Secondly, the state expanded rating bands from 1.5-to-1 to 3-to-1, the maximum allowed under the ACA. (Unfortunately, further changes were not possible within the framework of the ACA.)

It was the combination of these reforms—an invisible high-risk pool and expanded age rating bands—that produced positive results by lowering premiums and attracting younger and healthier people to purchase insurance.”

Todd pressed King on whether the Maine Model was something he’d support after Collins acknowledged the program had a $5 million surplus when it was abolished by ObamaCare.

“It’s all in the details,” King replied. “There are a lot of people in Maine that argue that it wasn’t all that, that there were limitations, that a lot of the coverages were dropped and expenses for people over 60 went way up.”

Sure Sen. King, there are people in Maine that argue against PL 90 – they’re called Democrats. They’re the same crowd that would rather see Americans continue suffering through ObamaCare than offer real solutions to combat the nation’s skyrocketing healthcare costs (simply because their beloved ex-president’s surname is attached to the legislation).
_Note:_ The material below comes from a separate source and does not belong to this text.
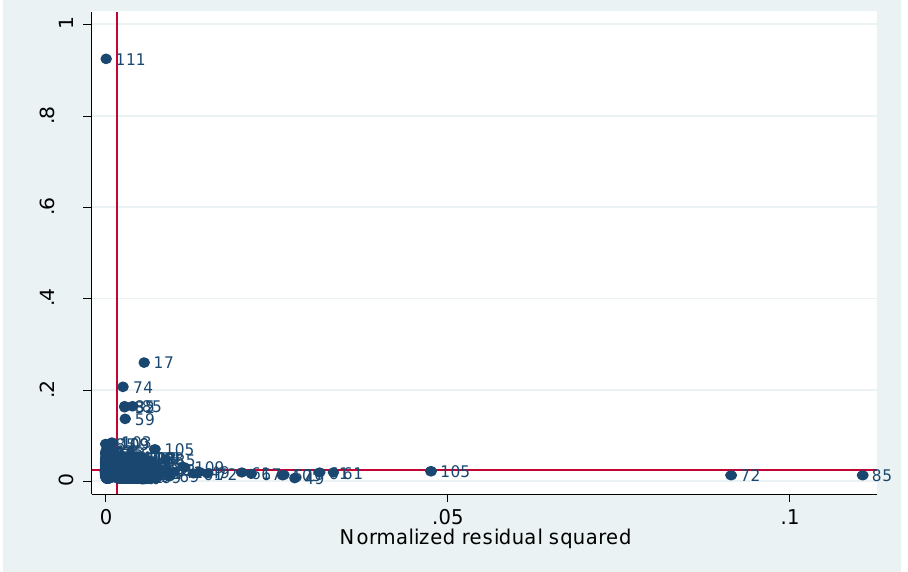
Figure 2. Cook’s Distance Outliers Test.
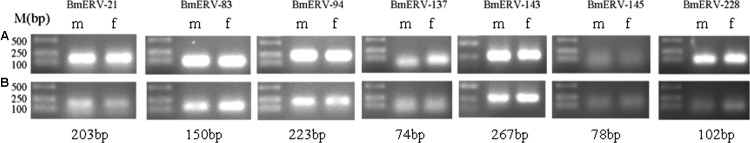
Integration and effective transcription of the BmERV env genes in the tissues of Bombyx mori. (A) PCR with DNA templates was used to verify the presence of env genes in the silkworm genome. Tissues samples of DaZao were extracted from midguts (m) and fat bodies (f). (B) RT-PCR was employed to detect the expression of the env genes of BmERV-21, BmERV-83, BmERV-94, BmERV-137, BmERV-143, BmERV-145, and BmERV-228 using cDNA templates.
In closing, Todd asked what takeaway each senator has drawn from the success Gov. Paul LePage and President Donald Trump have seen in Maine. Collins gave an enlightening, honest response while King offered a mind-bogglingly numb retort.

“I think what you learn is to listen,” King began. “I remember everybody thought Hillary [Clinton] was going to win on the day before [the election], and I remember saying: ‘If and when she wins, she’s got to do some serious listening to the people who voted for Donald Trump.”

“I was disappointed in the President’s speech last night because he’s still in campaign mode talking strictly to his people… I think we need a little quiet, what I call ‘eloquent listening,’” King said. “People who are concerned about the Trump policies need to be listened to, too.”

King’s response is a complete paradox. He has learned from their success to be a better listener, but still sneaks in a jab at both Republicans for wearing earmuffs. Your independence was radiating from my television with that response, Angus.

One thing anyone could gather from King’s appearance on Sunday is that little has changed for the lifelong liberal politician. Like every partisan hack, instead of acknowledging Republicans’ success,  King pounced on the opportunity to criticize and belittle his political opponents, and pushed the same liberal talking points he has for decades.

That’s fine. King’s responses were exactly what those muted by him have come to expect over the years. His façade cannot last forever, and nobody in Maine asked him for a lecture on bipartisanship anyway.